Ronke Adekoluejo’s parents are “really supportive”, she says. “They watch me in everything, even when I’m doing things that are not nice to see your daughter do.” One example would be the scene in Rain Dogs, a recent HBO/BBC comedy created by Cash Carraway, in which Adekoluejo’s character has drunken sex next to a corpse in a funeral parlour. Another might be her role in Searchlight Pictures’ period drama Chevalier, directed by Stephen Williams — she plays an African slave who has a relationship with a French plantation owner, and is left behind when their son Joseph Bologne (Kelvin Harrison Jr) becomes a favourite composer of Marie Antoinette.

Her parents’ encouragement began when her liveliness as a child earned her the nickname ‘Activity’. To help burn off that energy, she and her brother were enrolled in the Anna Scher Theatre performing arts school in north London. “It was just a hobby until my brother started getting jobs, and I started getting jealous. My five-year-old self thought, ‘I’m really good at this but my brother’s average, so what’s going on?’” Her brother would eventually swap acting for the Royal Navy, but Adekoluejo was set on the “best job in the world”.

Graduating from RADA in 2013, she initially concentrated on theatre, with parts in Pride And Prejudice at the Sheffield Crucible, The House That Will Not Stand at London’s Tricycle (now the Kiln), and a play she scripted herself, Teleportation.

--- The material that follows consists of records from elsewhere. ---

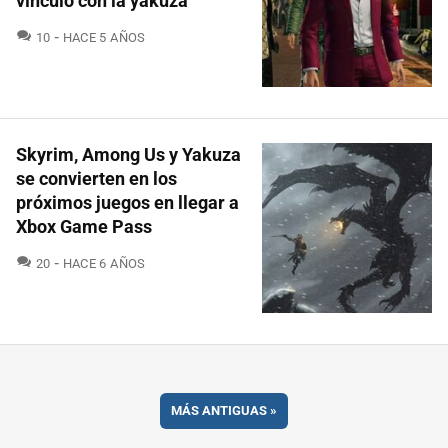
vínculo con la yakuza
COMENTARIOS
10
HACE 5 AÑOS
Skyrim, Among Us y Yakuza
se convierten en los
próximos juegos en llegar a
Xbox Game Pass
COMENTARIOS
20
HACE 6 AÑOS
MÁS ANTIGUAS
»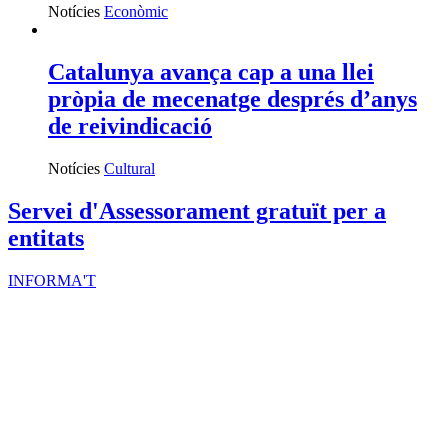
Fes voluntariat
Vols fer voluntariat? Informa't i troba el teu lloc
Ves-hi
Actes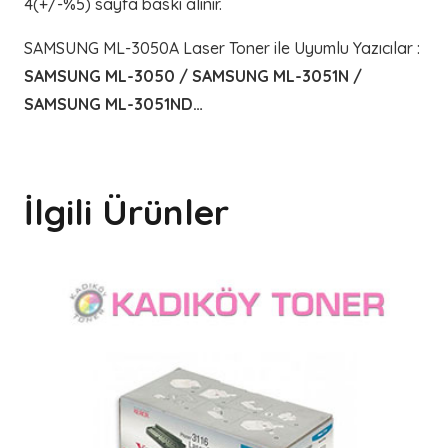
4(+/-%5) sayfa baskı alınır.
SAMSUNG ML-3050A Laser Toner ile Uyumlu Yazıcılar
:
SAMSUNG ML-3050 / SAMSUNG ML-3051N /
SAMSUNG ML-3051ND…
İlgili Ürünler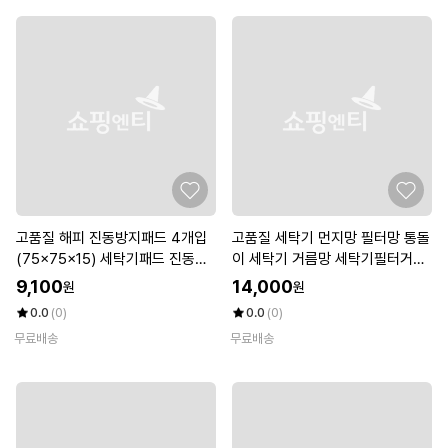
고품질 해피 진동방지패드 4개입
고품질 세탁기 먼지망 필터망 통돌
(75x75x15) 세탁기패드 진동방
이 세탁기 거름망 세탁기필터거름
지 (W24D3F0)
망 필터걸름망 (WFHINPH)
9,100
14,000
원
원
0.0
(0)
0.0
(0)
무료배송
무료배송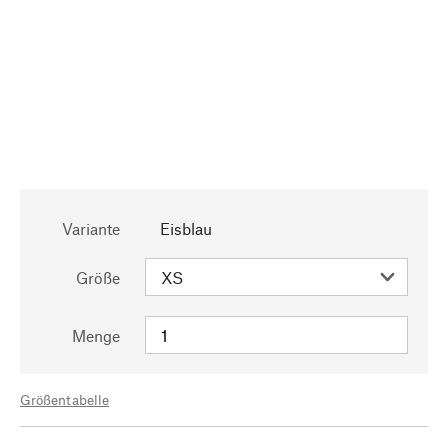
Variante
Eisblau
Größe
Menge
Größentabelle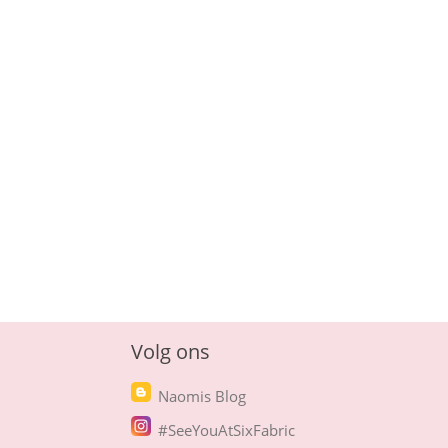
Volg ons
Naomis Blog
#SeeYouAtSixFabric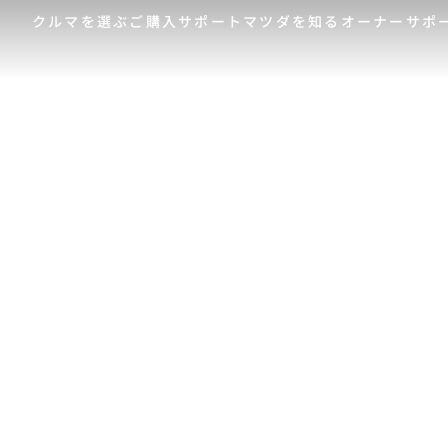
クルマを選ぶ
ご購入サポート
マツダを知る
オーナーサポ
ゲスト 様
クルマを選ぶ
車種・グレード比較
MAZDAのSUV比較
MYページTOP
ご購入サポート
マツダを知る
オーナーサポート
QRコード
登録情報の変更
CLUB MAZDAとは
お知らせ配信の登録・解除
ご購入サポート
-
MAZDA CX
30
新
ログアウト
クルマ購入ガイド
コンパクトSUV
ミ
カンタン見積り
¥2,640,000〜（消費税込）
¥
販売店検索
試乗車検索
購入相談
クルマ購入ガイド
マツダの想い（ブラン
マツダコネクト
カン
MAZ
コネ
ド）
AOY
ス
マツダを知る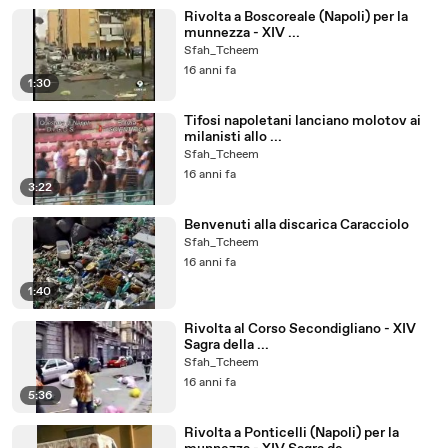
Rivolta a Boscoreale (Napoli) per la
munnezza - XIV ...
Sfah_Tcheem
16 anni fa
1:30
Tifosi napoletani lanciano molotov ai
milanisti allo ...
Sfah_Tcheem
16 anni fa
3:22
Benvenuti alla discarica Caracciolo
Sfah_Tcheem
16 anni fa
1:40
Rivolta al Corso Secondigliano - XIV
Sagra della ...
Sfah_Tcheem
16 anni fa
5:36
Rivolta a Ponticelli (Napoli) per la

Along the way she was spotted by Mark Rylance, who recommended her to Steven Spielberg for a part in 2018 sci-fi blockbuster Ready Player One, a “life-changing experience”. Other projects include Disney’s Christopher Robin, and Eleventh Hour Films/Sony Pictures Tele­vision’s Alex Rider series, based on Anthony Horowitz’s teen spy novels.

Her plan now is to act in one play a year, “just to feel like myself”, to do enough television that she can “pay someone to sort out my garden”, and to work on films that tell “groundbreaking, monumental, incredible stories”. One of these will be Mandem In Miami, a coming-of-age comedy she is writing for BBC Film. “I can’t complain about parts if I don’t create the work.”